(Dataset excerpts)
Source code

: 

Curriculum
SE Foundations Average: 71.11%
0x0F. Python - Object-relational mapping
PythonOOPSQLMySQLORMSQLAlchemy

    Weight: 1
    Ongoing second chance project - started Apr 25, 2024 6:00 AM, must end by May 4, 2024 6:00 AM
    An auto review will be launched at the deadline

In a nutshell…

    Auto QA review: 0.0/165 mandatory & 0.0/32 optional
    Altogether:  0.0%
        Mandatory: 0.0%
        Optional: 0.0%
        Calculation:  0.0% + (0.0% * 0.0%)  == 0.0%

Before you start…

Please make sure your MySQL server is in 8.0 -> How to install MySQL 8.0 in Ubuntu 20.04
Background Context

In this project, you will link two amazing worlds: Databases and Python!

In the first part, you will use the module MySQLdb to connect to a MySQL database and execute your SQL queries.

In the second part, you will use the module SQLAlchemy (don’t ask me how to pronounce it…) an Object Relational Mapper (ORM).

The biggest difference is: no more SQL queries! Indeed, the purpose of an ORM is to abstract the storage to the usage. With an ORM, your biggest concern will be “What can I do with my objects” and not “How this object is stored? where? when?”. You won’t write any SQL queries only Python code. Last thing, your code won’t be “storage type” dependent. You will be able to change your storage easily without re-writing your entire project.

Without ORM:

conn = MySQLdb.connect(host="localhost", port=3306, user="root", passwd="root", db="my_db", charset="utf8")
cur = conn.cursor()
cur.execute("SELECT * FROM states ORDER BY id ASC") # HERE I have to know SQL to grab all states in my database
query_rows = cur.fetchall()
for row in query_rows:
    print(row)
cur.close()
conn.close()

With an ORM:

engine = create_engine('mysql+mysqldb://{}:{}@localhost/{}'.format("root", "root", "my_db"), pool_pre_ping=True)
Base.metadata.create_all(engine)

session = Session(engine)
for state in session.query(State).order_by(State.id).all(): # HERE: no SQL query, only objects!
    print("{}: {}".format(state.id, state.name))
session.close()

THE PROBLEM >>
Copy out all of the data above line for line, without changing a single character.

TASK RESULT >>
Source code

: 

Curriculum
SE Foundations Average: 71.11%
0x0F. Python - Object-relational mapping
PythonOOPSQLMySQLORMSQLAlchemy

    Weight: 1
    Ongoing second chance project - started Apr 25, 2024 6:00 AM, must end by May 4, 2024 6:00 AM
    An auto review will be launched at the deadline

In a nutshell…

    Auto QA review: 0.0/165 mandatory & 0.0/32 optional
    Altogether:  0.0%
        Mandatory: 0.0%
        Optional: 0.0%
        Calculation:  0.0% + (0.0% * 0.0%)  == 0.0%

Before you start…

Please make sure your MySQL server is in 8.0 -> How to install MySQL 8.0 in Ubuntu 20.04
Background Context

In this project, you will link two amazing worlds: Databases and Python!

In the first part, you will use the module MySQLdb to connect to a MySQL database and execute your SQL queries.

In the second part, you will use the module SQLAlchemy (don’t ask me how to pronounce it…) an Object Relational Mapper (ORM).

The biggest difference is: no more SQL queries! Indeed, the purpose of an ORM is to abstract the storage to the usage. With an ORM, your biggest concern will be “What can I do with my objects” and not “How this object is stored? where? when?”. You won’t write any SQL queries only Python code. Last thing, your code won’t be “storage type” dependent. You will be able to change your storage easily without re-writing your entire project.

Without ORM:

conn = MySQLdb.connect(host="localhost", port=3306, user="root", passwd="root", db="my_db", charset="utf8")
cur = conn.cursor()
cur.execute("SELECT * FROM states ORDER BY id ASC") # HERE I have to know SQL to grab all states in my database
query_rows = cur.fetchall()
for row in query_rows:
    print(row)
cur.close()
conn.close()

With an ORM:

engine = create_engine('mysql+mysqldb://{}:{}@localhost/{}'.format("root", "root", "my_db"), pool_pre_ping=True)
Base.metadata.create_all(engine)

session = Session(engine)
for state in session.query(State).order_by(State.id).all(): # HERE: no SQL query, only objects!
    print("{}: {}".format(state.id, state.name))
session.close()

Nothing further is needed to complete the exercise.